Dr. Anuj Chandra, a board certified sleep medicine specialist and director of the Advanced Center for Sleep Disorders, says that sleep apnea is often mistaken for other, better known diseases. When a patient presents with disturbed sleep, “the number one misdiagnosis with sleep apnea,” says Dr. Chandra, “is depression.” In those cases a doctor believes the patient might be depressed, and prescribes them antidepressants, which, in the case of sleep apnea sufferers, will do no good. In other cases, says Dr. Chandra, a patient complains of needing the restroom four times a night, and the doctor treats him for an enlarged prostate, when in fact the cause is sleep apnea, or what Dr. Chandra calls sleep disordered breathing.

Treating Sleep Apnea

Many of the treatments for mild sleep apnea are the same for common snoring. CPAP is a very common treatment for sleep apnea. “This machine delivers forced air through a tube and mask,” says Dr. Kadrie. “That far and away is the most common treatment for sleep apnea. For people with milder sleep apnea, there are also some oral appliances or dental devices that can help eliminate it.”

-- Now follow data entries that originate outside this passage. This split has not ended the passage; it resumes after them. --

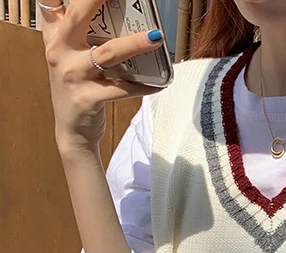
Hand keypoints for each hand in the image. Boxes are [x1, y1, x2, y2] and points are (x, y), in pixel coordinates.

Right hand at [40, 0, 165, 152]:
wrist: (72, 130)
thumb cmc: (77, 86)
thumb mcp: (68, 54)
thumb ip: (77, 30)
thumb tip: (109, 8)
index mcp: (54, 35)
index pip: (50, 2)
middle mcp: (59, 51)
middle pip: (79, 16)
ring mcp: (72, 75)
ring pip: (107, 53)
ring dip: (134, 44)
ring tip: (156, 38)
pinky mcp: (87, 98)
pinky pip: (122, 89)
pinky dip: (144, 86)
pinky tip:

There are also surgical options in which the uvula is removed or shortened and tonsils are taken out, if present. These procedures permanently correct obstructions of the airway, whereas CPAP simply suppresses them with non-invasive positive air flow.

“Snoring itself does not constitute sleep apnea,” says Dr. Kadrie, “but the cardinal symptoms are chronic snoring, nonrefreshing sleep and daytime sleepiness.” Dr. Chandra recommends anyone who feels they might have chronic snoring or sleep apnea should take the Epworth Sleepiness Scale, a free, quick and simple way to find out if you should consult a doctor about your fatigue.

Dr. Smith says that your bed partner’s complaints of snoring should merit investigation. “We’ll recommend a sleep study,” says Dr. Smith; “that’s the best way to evaluate those complaints and figure out whether there’s anything significant enough that treatment might be needed.” If you are among the millions of Americans affected by chronic snoring, make it a priority to quiet the “sawing logs” and get checked out by a doctor – it could be more serious than you think.